#### [GIVEN TEXT]
[datatable-help] using sample() in data.table

Paulo van Breugel p.vanbreugel at gmail.com
Fri Jun 22 15:14:04 CEST 2012


I got some very useful further feed back from Matthew. Let me summarize 
some key points from his suggestions concerning the code below:

The following code is still fairly slow (although faster then using 
table or tapply):

   a <- data.table(sample(SPFn$wdpaint,replace=F),SPFn$pnvid)

   b <- a[,.N,by=list(V1,V2)]

   c <- tapply(b$N,list(as.factor(b$V2), as.factor(b$V1)), sum)

   for(i in 1:11){

     a <- data.table(sample(SPFn$wdpaint,replace=F),SPFn$pnvid)

     b <- a[,.N,by=list(V1,V2)]

     c <- rbind(c,tapply(b$N,list(as.factor(b$V2), as.factor(b$V1)), sum))

  }

As pointed out by Matthew, the rbind at the end of the loop will be 
growing memory use and is generally inefficient. How badly it is 
impacting performance will depend on the data size though. So step 1 is 
to get that outside the loop (an useful link he provided is 
http://stackoverflow.com/questions/10452249/divide-et-impera-on-a-data-frame-in-r). 
Based on a hint in R-inferno 
(http://www.burns-stat.com/pages/Tutor/R_inferno.pdf) I adapted the code 
as follows:

c <- vector('list', 12)

a1 <- data.table(as.integer(SPFn$wdpaint),as.integer(SPFn$pnvid))

a2 <- as.integer(SPFn$wdpaint)

#### [GIVEN DATA]
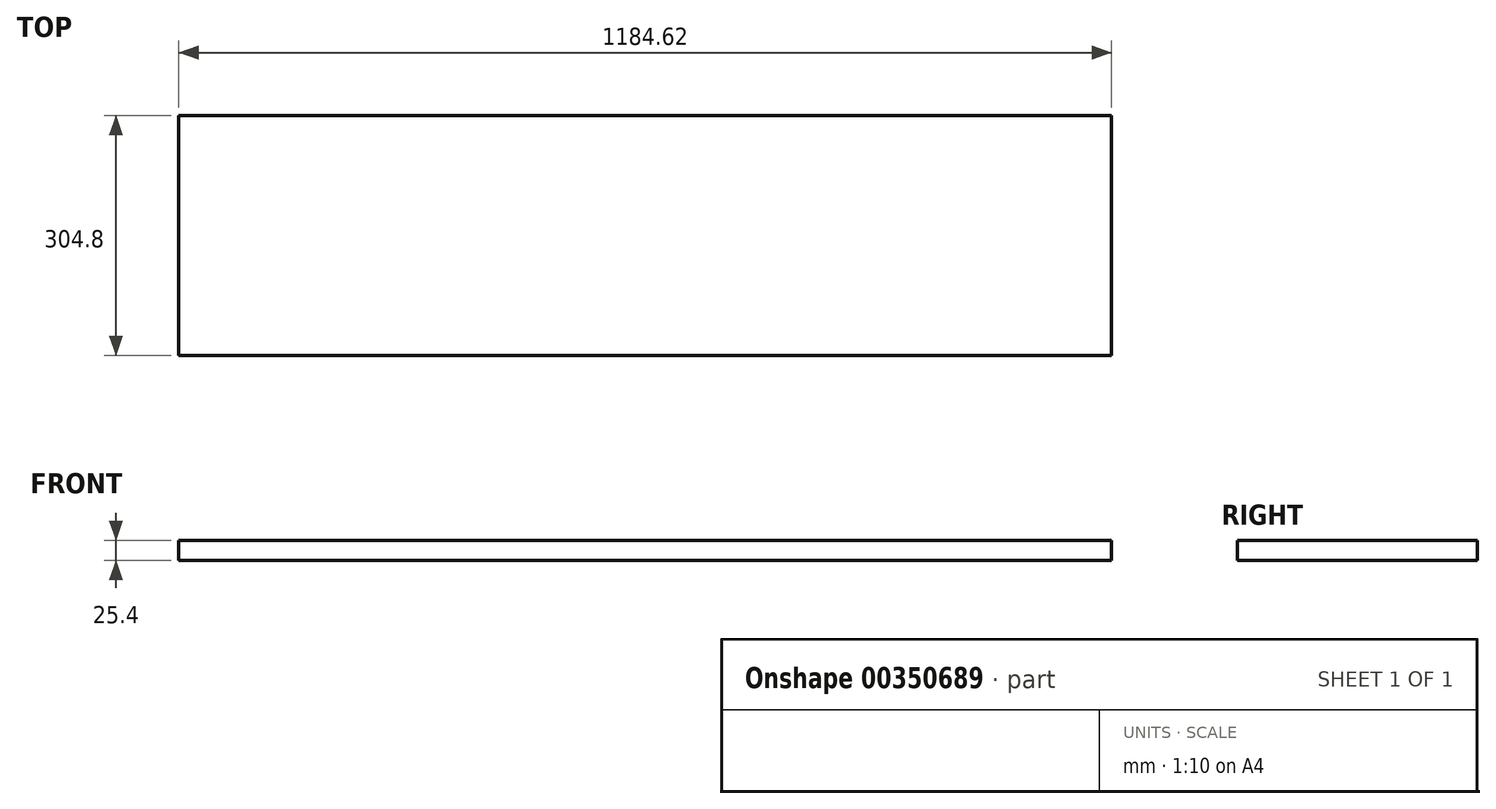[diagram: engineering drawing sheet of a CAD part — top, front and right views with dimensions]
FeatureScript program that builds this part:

#### [SHORT EXERCISE 1]
In the post about using sample() in data.table, why does the first step move the rbind outside the loop?
#### [SHORT EXERCISE 2]
According to the post about using sample() in data.table, which approaches is the first version of the code faster than?
#### [SHORT EXERCISE 3]
Copy out the stretch from "I got some very" through "<- tapply(b$N,list(as.factor(b$V2), as.factor(b$V1)), sum)" in the post about using sample() in data.table.

#### [OUTPUT 1]
An rbind at the end of the loop keeps growing memory use and is generally inefficient. How much it hurts performance depends on the data size.

#### [OUTPUT 2]
Using table or tapply.

#### [OUTPUT 3]
I got some very useful further feed back from Matthew. Let me summarize 
some key points from his suggestions concerning the code below:

The following code is still fairly slow (although faster then using 
table or tapply):

   a <- data.table(sample(SPFn$wdpaint,replace=F),SPFn$pnvid)

   b <- a[,.N,by=list(V1,V2)]

   c <- tapply(b$N,list(as.factor(b$V2), as.factor(b$V1)), sum)